Walking the Neckinger River– Southbank to Southwark
Walking the Neckinger River – Lambeth to Elephant and Castle
Morley College is a long-standing centre of adult education. In its early days, before securing its own premises, founder Emma Cons arranged ‘penny lectures’ at the Old Vic. It moved to this site in the 1920s, and sustained heavy damage during the Blitz. Luckily it seems its currently boarded up for redevelopment work rather than to be turned into luxury flats or similar.
Across the street from the previous Morley College building are a series of mosaics featuring notable women with a local connection. Here we have Octavia Hill, co-founder of the National Trust, and Mary Seacole, prominent nurse and contemporary of Florence Nightingale.The Imperial War Museum. But before it was the IWM, it was St George’s Spa (waters later described as ‘decidedly unsafe’); a School for the Indigent Blind; and later Bethlem (Bedlam) Hospital.A Soviet WWII Memorial in the park next to the IWM. The park was once part of St George’s Fields, site of protest, riots and massacre.That water tower in the background, now quite a nice looking penthouse, was once part of Lambeth Workhouse. Charlie Chaplin and his mother spent time here in 1896. The photo is taken from Brook Drive, a reminder of the Neckinger which once flowed here.The Metropolitan Tabernacle at Elephant and Castle is rather imposing. It was built in 1861 for Charles Spurgeon, ‘The Boy Preacher’.
The changing face of London. The post-war shopping centre at Elephant and Castle, after a long struggle, was finally boarded up in 2020 ahead of redevelopment. The brutalist Heygate Estate next door, due for renovation at the time Bolton wrote his walking guide, has already gone.The boxy structure in the middle, which looks a bit like a power substation, is a monument to local boy made good Michael Faraday.

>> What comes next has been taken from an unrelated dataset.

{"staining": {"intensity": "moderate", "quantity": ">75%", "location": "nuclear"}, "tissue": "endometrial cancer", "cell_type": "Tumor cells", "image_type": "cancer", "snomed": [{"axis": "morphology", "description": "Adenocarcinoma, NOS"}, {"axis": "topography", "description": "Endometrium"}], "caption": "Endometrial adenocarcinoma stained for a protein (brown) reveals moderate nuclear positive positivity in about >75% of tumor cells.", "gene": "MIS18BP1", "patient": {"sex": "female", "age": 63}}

Walking the Neckinger River – New Kent Road to St Saviour’s Dock
The building on the left, Driscoll House, was originally a women’s hostel. Later owner Terence Driscoll filled it with religious imagery and rented it to foreign students. It’s currently a youth hostel.Once a jam factory employing around 2,000, this is now flats known as… The Jam Factory! There is a little garden open to the public.

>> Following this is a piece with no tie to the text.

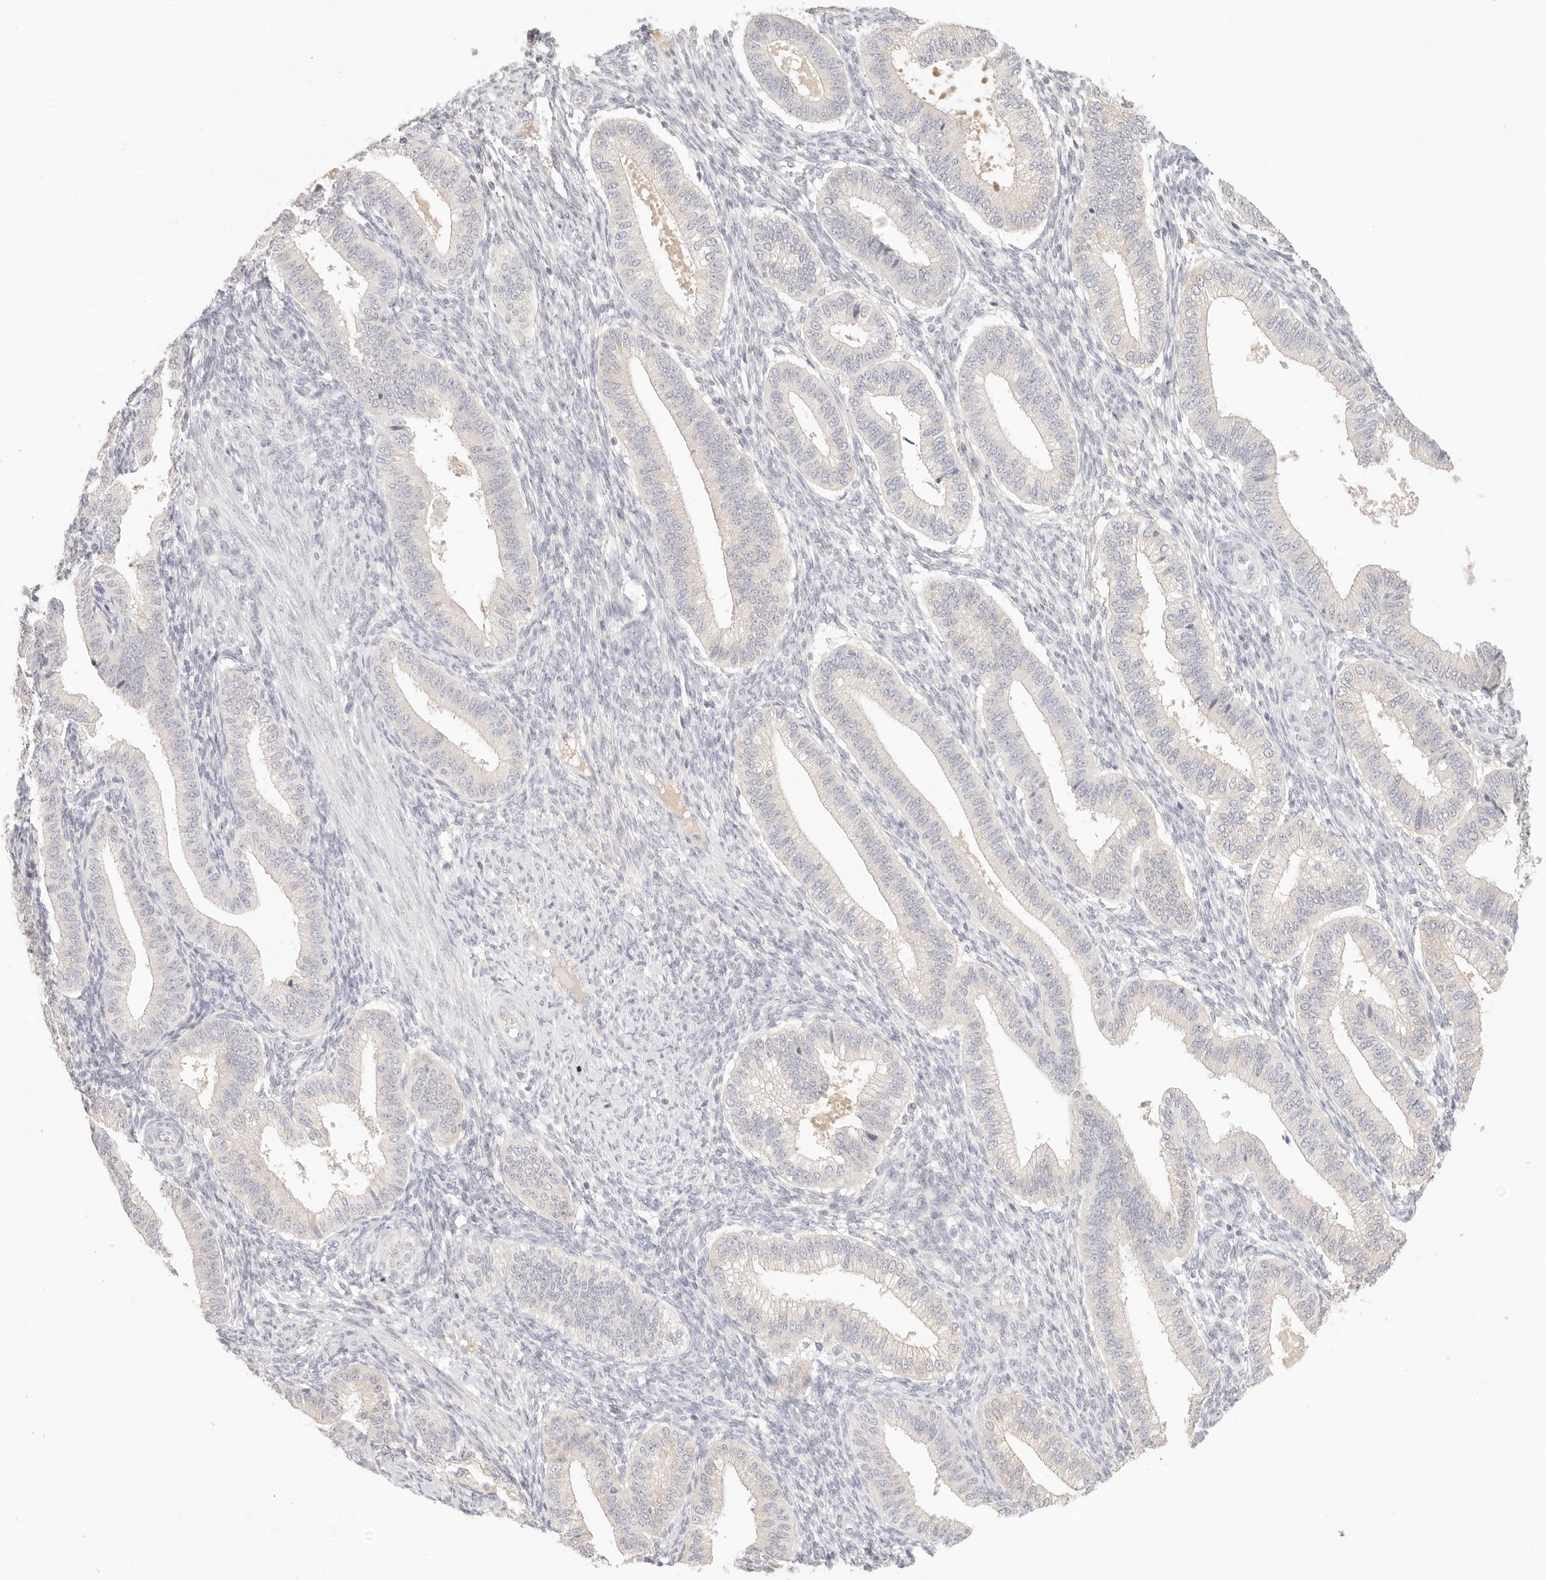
{"staining": {"intensity": "negative", "quantity": "none", "location": "none"}, "tissue": "endometrium", "cell_type": "Cells in endometrial stroma", "image_type": "normal", "snomed": [{"axis": "morphology", "description": "Normal tissue, NOS"}, {"axis": "topography", "description": "Endometrium"}], "caption": "This is a micrograph of immunohistochemistry staining of normal endometrium, which shows no expression in cells in endometrial stroma.", "gene": "SPHK1", "patient": {"sex": "female", "age": 39}}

This whole area was once the site of Bermondsey Abbey. It was once very important (several royal widows saw out their days here), but not much survived the Reformation. The monks once had a tidal water mill here to use the Neckinger’s waters, like that at House Mill on the River Lea.The former leather mill at Neckinger Mills was one of the last vestiges of the extensive tanning industry in this part of London. Tom Bolton writes that the stink once made it “impossible to enter Bermondsey unawares.”Just one of London’s many closed pubs and not part of the walking tour, but its unusual name caught my eye. This was once Lilliput Hall. Surely not the manliest of drinking establishment names for a fairly industrial area? The website I’ve linked says it was one of London’s first jazz pubs.In this part of London the Neckinger’s waters were once diverted into tidal ditches so it could drive a series of mills. This created ‘Jacob’s Island’, a notorious, filthy, miserable place once known as the Capital of Cholera. In Oliver Twist, Bill Sikes falls to his death from here into the polluted mud of the Neckinger. Very little of this dark history remains to be seen today, apart from the odd warehouse.We’ve made it! Medieval monks enlarged the Neckinger inlet into St Saviour’s Dock. I couldn’t see much of anything flowing into the Thames at low tide. This site, near the former Design Museum, was home to a gallows for many centuries, and has had barges moored here since the early 19th Century.